BEGIN Text extract

Thursday, September 14, 2006

The Holisitc Kingdom

I have noticed a difficulty in the terminology; “Kingdom of God.” In many recent conversations I have had I’ve noticed that there is a tendency within popular Christianity to distinguish too much of a dichotomy between what is God’s Kingdom and what is not. This may be closely related to the accepted dichotomy between what is “Spiritual” and what is “Secular.” We’ve, somehow distinguished a difference between the world and God’s world. In reality this world, all we see and don’t see, belongs to God and is under His rule.

We often have tried to set the Church apart. This is a noble aspiration in light of God’s calling which St. Paul calls being “holy” (1Thes. 4:3) or being “set apart” (1 Cor. 6:11). But we have decided to do it by a sort of seclusion. We have created a barrier between ourselves, the Church, and “the world,” which is really just all the things we have decided to banish from within our circle. While being set apart is about a certain quality of life we have re-defined it into form of materialism. Not necessarily the sort of materialism that collects things and adds to its wealth but the kind that disallows material and spiritual to overlap. We have decided that society, culture, politics, and general civilization are one thing and the Kingdom of God is another. We’ve decided that these things are “secular” and God’s Kingdom is “spiritual.” Reality is that all these things are part of the Kingdom of God. Due to the nature of God His Kingdom must possess all things, seen and unseen. All things are to be embraced within His kingdom. This certainly does not mean they will keep their form for God’s rule demands change; submission from chaos to harmony. There is not a kingdom of God and a kingdom of this world. There is only the kingdom of God and everything else is waiting to be clinched within the grasp of its fingers. The Eschaton will not be the destruction of one kingdom over another. It will be the warm embrace of a kingdom bringing all things within the reign of God.

END Text extract

▶ **Brief A**
According to the post on the Kingdom of God, what will the Eschaton be instead of the destruction of one kingdom over another?
▶ **Brief B**
Extend the post on the Kingdom of God beyond its final sentence.

BEGIN Data provided

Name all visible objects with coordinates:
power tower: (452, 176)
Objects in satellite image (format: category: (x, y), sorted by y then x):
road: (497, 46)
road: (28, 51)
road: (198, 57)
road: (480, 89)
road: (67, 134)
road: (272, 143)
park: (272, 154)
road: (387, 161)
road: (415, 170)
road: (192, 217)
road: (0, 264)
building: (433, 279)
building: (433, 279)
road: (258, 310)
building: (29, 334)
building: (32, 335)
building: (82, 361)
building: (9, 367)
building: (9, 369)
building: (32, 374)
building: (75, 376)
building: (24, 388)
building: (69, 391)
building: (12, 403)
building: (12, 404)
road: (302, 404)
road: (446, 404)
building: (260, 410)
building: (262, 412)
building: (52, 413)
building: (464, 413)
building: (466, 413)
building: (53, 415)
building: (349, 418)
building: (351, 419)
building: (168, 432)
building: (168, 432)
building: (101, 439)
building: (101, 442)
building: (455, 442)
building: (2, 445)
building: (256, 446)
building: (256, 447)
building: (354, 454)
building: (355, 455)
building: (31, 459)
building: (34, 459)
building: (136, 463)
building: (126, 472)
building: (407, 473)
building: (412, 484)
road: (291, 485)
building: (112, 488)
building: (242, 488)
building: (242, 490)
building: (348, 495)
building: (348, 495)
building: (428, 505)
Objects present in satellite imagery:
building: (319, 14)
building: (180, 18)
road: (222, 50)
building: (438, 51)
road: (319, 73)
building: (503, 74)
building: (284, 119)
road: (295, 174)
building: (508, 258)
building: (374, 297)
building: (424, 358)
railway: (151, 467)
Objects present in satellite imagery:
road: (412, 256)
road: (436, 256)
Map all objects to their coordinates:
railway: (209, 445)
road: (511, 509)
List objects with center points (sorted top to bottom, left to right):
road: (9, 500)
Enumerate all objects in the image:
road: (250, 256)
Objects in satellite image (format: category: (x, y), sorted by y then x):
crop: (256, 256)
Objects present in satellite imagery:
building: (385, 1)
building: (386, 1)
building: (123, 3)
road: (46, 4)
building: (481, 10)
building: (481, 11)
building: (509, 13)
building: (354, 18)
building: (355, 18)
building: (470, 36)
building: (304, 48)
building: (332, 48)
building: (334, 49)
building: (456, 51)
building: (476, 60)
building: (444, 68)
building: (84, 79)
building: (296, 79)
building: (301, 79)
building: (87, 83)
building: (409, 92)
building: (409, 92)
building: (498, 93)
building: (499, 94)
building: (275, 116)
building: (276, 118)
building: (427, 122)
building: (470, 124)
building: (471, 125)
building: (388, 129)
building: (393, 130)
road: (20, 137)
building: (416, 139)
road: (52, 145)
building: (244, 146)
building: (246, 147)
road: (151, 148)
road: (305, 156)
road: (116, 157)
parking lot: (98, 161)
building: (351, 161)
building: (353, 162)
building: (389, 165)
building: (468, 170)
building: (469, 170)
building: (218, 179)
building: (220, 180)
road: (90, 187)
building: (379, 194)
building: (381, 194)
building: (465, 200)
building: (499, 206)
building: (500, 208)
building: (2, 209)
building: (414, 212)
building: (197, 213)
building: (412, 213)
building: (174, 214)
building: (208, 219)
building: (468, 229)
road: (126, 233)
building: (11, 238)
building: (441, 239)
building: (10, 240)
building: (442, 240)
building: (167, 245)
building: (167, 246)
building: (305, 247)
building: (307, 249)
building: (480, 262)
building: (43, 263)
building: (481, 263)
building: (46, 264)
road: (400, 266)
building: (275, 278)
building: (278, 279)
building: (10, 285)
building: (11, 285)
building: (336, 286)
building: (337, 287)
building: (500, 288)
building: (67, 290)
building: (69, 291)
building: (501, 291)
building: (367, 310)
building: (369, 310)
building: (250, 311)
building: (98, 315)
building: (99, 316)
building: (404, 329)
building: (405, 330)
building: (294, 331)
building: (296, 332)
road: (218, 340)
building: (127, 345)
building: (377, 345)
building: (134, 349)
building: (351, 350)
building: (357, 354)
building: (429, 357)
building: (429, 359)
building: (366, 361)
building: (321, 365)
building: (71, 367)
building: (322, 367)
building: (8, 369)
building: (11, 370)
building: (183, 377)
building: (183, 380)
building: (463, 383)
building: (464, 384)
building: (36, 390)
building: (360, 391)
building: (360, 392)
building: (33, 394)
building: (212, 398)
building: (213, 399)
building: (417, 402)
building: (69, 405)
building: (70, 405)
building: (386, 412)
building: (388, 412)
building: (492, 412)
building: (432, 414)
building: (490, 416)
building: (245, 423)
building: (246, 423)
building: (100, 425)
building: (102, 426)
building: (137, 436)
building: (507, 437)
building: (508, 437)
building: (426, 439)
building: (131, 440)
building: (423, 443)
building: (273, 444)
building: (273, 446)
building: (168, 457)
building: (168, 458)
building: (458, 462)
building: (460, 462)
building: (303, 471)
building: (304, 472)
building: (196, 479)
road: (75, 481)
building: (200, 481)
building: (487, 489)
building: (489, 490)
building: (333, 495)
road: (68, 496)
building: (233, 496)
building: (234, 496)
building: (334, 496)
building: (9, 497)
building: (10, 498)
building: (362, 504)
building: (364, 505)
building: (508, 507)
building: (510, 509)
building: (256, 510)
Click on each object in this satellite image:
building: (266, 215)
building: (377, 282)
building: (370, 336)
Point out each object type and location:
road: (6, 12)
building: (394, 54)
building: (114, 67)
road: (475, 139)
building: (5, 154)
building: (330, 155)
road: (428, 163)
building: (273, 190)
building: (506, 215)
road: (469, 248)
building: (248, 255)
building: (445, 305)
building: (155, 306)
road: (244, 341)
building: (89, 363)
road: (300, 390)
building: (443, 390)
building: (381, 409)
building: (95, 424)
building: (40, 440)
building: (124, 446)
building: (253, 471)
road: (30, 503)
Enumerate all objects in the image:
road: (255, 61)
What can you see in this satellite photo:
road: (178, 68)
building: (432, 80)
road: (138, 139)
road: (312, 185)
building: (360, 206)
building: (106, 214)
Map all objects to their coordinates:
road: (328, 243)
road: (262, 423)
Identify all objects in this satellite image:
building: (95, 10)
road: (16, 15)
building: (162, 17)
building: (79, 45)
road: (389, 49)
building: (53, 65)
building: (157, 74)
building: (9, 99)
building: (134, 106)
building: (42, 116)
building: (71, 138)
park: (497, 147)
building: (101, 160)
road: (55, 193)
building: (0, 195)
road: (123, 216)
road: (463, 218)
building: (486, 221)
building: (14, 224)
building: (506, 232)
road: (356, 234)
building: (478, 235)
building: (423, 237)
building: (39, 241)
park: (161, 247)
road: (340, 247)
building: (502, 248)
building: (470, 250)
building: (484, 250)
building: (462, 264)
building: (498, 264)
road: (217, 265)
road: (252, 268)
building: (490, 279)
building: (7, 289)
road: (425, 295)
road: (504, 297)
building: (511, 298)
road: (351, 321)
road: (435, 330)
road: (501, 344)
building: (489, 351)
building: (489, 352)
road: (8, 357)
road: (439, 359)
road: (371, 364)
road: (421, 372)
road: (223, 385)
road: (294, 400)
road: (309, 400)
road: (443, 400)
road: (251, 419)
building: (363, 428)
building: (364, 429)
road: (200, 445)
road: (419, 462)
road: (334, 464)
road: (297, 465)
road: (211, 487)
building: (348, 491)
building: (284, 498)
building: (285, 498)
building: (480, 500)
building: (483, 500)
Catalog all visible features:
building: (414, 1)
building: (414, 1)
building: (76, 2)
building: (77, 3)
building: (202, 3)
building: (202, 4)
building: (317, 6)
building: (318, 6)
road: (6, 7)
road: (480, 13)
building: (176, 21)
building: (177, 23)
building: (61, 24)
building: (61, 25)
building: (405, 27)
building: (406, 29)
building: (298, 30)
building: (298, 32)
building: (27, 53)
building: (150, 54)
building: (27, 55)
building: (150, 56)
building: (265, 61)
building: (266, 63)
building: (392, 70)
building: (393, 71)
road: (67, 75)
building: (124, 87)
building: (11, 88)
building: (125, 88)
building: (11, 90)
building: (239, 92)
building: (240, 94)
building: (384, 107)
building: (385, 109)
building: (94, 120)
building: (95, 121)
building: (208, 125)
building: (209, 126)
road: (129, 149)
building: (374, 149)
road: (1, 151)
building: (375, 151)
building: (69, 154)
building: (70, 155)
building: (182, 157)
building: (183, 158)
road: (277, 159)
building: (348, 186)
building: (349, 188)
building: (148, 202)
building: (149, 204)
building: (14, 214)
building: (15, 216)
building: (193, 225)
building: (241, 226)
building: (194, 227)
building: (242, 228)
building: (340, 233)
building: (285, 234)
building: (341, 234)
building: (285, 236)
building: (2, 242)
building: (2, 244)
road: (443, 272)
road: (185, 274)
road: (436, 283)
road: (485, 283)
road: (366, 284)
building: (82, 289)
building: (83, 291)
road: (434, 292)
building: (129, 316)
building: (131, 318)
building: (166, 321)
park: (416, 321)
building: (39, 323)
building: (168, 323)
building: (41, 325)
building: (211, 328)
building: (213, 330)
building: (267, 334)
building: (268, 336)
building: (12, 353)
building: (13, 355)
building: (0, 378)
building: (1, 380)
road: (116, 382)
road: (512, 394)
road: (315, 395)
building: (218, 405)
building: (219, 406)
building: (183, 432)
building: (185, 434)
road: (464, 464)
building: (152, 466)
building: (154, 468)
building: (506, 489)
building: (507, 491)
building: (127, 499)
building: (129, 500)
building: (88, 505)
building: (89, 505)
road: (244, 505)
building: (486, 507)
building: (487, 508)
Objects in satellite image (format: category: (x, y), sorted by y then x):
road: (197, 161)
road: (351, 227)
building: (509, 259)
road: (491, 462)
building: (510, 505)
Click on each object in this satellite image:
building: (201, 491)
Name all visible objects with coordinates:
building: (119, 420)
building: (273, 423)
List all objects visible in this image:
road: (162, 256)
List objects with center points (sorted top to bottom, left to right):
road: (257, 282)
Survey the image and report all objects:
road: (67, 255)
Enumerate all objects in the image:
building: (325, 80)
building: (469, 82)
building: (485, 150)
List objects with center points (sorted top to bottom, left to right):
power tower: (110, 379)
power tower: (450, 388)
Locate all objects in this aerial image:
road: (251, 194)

END Data provided

▶ **Exercise answer A**
The warm embrace of a kingdom bringing all things within the reign of God.

▶ **Exercise answer B**
The Kingdom of God is not conquest. It is not about zones and boundaries. The Kingdom of God is a Kingdom of the hearts of all people. It transcends territory and dichotomy. This kingdom is holistic and it blows all of our definitions and restrictions out of the water for it’s King does not live in buildings made by human hands (Acts 17:24). Our task is not to decide what is and isn’t of the Kingdom. Ours is the task of bringing all things under the reign of God. This spans through, culture, through our political agendas, through how we care for the environment, and through how we deal the lady at the checkout counter. We have an all encompassing mission.

“If what we mean [by the Kingdom of God] is a particular space or sector, we talk about ‘the realm of the good’ and ‘the realm of evil,’ and about ‘the two kingdoms,’ one spiritual and the other secular. But if the kingdom has to do with God, there cannot be two or more kingdoms, because God is one and there is no one besides him.” [1]
_Jurgen Moltmann


[1] Jurgen Moltmann, Jesus Christ for Today’s World (Minneapolis, Fortress Press, 1994) 8.

7 comments:

SteveW said...

Good thoughts.

I wonder if we should consider that because the headship and rule of Christ extends to include all things (both above and below...(even in heaven and earth and under the earth) that maybe we should consider that the body over which the Head rules also includes all people.

Just thinking out loud. Now I'll wait to see if there are any religious police who read your blog that will pounce on me for that one.

;-)

Anonymous said...

Religious Police?

Never heard of that before.

WES ELLIS said...

Stevew,
Good thoughts. I think you may be onto something but I gues I'll be the "religious police." I'm really just trying to be a reponsible theologian. And as a fellow theologian I preume you will not see me as arguing with you but challenging you.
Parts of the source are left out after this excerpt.